In November, I wrote the post that defined my competitive stance. Take a look at the Cloud Native Landscape, and realize we have collectively made software harder at greater cost. Every single box in that landscape exists for a good reason -- I can read each one and see how it fits. But at core, there are too many decisions to make when trying to stick anything together. Each decision has related decisions until you need a maps interface to navigate your own product.

Adama is a competitor not to any specific box but to the entire landscape. I went through each category: databases (Adama mixes NoSQL architecture with integrated typed queries), streaming and messaging (reactivity is built-in from the get-go, back-pressure compacts updates rather than dropping them), application definition (two files -- an RxHTML forest and an Adama specification -- can build entire web products), CI/CD (a single script pushes to production), service discovery (actors have names, so it's free), security (people are first-class citizens at the language level with privacy built in), and observability (determinism means I can take an actor from production, plop it in my devbox, and poke it).

Maybe learn plumbing because dealing with literal shit is better than this. I'm 100% serious -- I had my main line back up and a basement full of sewage, and cleaning that up was at least satisfying at the end.

December brought the fractional-CTO-as-a-service reality. I was helping clients build products while trying to innovate on the platform simultaneously, and doing both at once is exceptionally hard. So I took off the innovator hat and focused on the product engineering playbook. The Great Product Cycle: Idea, Product Design, UX Design, HTML/CSS, Frontend Behavior, Backend Read/Write, User Testing, Feedback. Each stage has increasing cost and decreasing freedom. The hardest traversal is the first time because back-pressure prevents getting to any 1.0. You have to make cuts.

The hiring thoughts evolved again. There's a split in my personality between the "code grandpa" who loves coding for its own sake and the competitive warlord who wants to win. The responsible decision was to embrace the warlord to fund the engineering growth. For young engineers, I planned an extremely hard whiteboard process because the whiteboard is fundamentally just an IQ and stress test, and when uncertainty is high, that's what you need. For old war dogs, I wanted finite contracts and the freedom to deliver a body of work, train the staff, and head to the beach for three months.

The "Don't be a React Developer" post captured my frustration reviewing resumes.

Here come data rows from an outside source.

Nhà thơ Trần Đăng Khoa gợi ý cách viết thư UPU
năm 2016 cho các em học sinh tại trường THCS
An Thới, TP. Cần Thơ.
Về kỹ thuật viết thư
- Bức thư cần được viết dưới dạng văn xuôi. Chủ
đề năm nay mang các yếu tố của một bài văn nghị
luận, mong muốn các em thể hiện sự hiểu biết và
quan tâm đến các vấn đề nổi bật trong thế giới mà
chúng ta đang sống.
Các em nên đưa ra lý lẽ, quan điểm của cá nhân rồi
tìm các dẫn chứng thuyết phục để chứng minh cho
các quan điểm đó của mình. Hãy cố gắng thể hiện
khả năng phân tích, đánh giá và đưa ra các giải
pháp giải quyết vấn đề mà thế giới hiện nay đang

The mixture of hope and sheer volume of inexperience was overwhelming. My advice: master the browser, not some framework. The browser is the true medium, and everything else is junk in the way. If you want a stable career in frontend, learn the foundational layer that's going to be stable for decades rather than the npm flavor of the month. Going your own way is the most rewarding path. It's also the hardest.

The year-end work log was a monument to what a solo operator can accomplish with discipline. Over 1,000 commits. Connection pooling. Asset caching. Date/time stdlib. Switch statements. Lambda closures. Domain support. Service integrations with Amazon SES, Stripe, Google SSO. The devbox with hot reload, reactive debugger, and language server protocol. Multi-region architecture taking shape. Push notifications. Cron jobs. Bytecode caching on S3 so deployments aren't outages. The search operator. The table event system ("Super Awesome Mode") that reduced reactive compute by over 50%. Mobile support via Capacitor. 6,219 unit tests and 1,027 dashboard metrics.

March had zero commits because I was in an RV at the Grand Canyon. August had 251. That's the rhythm.

Only time will tell if my idea manifests in something or I'm just yet another Don Quixote tilting at windmills. The important thing, in life, is that at the end I can say I tried.